In catacombs, creatures beyond description shrieked—living sphinxes with forked tongues and stinging tails … serving maidens with the heads of ibises and dogs … hooded cobra women … things with wings and scales … and a hulking silhouette with the legs of a camel, the barrel-chested torso of a rude galley slave, and the awful engorged head of a baboon
.

Monkish shapes in tornado-green tunics shuffled behind frail curtains of snakeskins where embalmed and dismantled bodies sprawled on stone tables.

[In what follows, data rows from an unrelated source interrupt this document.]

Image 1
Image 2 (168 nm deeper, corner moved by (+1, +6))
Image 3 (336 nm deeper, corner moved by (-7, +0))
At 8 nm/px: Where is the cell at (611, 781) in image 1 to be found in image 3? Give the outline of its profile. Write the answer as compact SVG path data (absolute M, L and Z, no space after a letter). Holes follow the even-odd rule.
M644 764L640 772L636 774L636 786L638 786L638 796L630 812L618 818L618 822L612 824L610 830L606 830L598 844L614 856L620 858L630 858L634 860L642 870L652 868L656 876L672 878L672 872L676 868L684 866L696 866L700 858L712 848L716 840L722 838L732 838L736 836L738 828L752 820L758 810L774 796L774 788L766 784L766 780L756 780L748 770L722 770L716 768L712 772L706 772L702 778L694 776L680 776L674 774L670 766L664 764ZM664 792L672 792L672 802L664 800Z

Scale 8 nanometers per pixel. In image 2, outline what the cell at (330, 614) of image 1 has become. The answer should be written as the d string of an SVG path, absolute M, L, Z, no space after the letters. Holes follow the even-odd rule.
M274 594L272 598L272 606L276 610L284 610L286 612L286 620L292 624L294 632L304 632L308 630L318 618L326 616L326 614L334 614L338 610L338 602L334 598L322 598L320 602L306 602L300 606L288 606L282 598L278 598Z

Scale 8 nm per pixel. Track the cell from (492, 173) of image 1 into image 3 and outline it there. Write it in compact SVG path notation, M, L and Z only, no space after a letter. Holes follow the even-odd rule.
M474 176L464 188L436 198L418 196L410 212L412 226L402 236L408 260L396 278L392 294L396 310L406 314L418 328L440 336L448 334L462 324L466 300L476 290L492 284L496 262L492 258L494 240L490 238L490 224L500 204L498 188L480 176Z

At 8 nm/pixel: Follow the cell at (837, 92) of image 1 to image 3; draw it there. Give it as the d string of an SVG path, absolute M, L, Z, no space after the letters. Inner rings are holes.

Jackal-faced children could be seen gnawing on carcasses in a cage—and in transparent jars floated lilies that looked as if they had sprouted tentacled nerves … frogs becoming human embryos, or almost human … while in slick, drained pits there lurked soft machine reptiles and enormous tube worms made of meticulous spun metal wrapped in an oozing tissue cultivated in vats
.

In the hotter months the boy would flail about in his corn-shuck bed, so that Rapture took to giving him a hypnotic that she made using melatonin. While this remedy often controlled the sleeping problem, it did not alter the periods of black depression the boy could slip into, or the relationship he carried on with his dead twin sister, whom, of course, he had never known except in that blind amphibious time within Rapture’s womb. He often said that his sister was right beside him, and if
asked whether he could see her he would answer that he could feel her and that he could smell her. Like licorice and rain wind, he said. Rapture, who had grown up with revenants and hairball oracles, was more accepting of the boy’s beliefs—but Hephaestus argued that imaginary friends were one thing, an imaginary dead sister something else.